▸ **What is needed**
Copy the listing below line for line, keeping every character, price, and line break unchanged.

....................

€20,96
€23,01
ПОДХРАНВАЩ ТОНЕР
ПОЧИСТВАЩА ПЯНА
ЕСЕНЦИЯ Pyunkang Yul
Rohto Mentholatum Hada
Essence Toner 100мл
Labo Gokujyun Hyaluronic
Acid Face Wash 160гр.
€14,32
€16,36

....................

▸ **Completed task**
€20,96
€23,01
ПОДХРАНВАЩ ТОНЕР
ПОЧИСТВАЩА ПЯНА
ЕСЕНЦИЯ Pyunkang Yul
Rohto Mentholatum Hada
Essence Toner 100мл
Labo Gokujyun Hyaluronic
Acid Face Wash 160гр.
€14,32
€16,36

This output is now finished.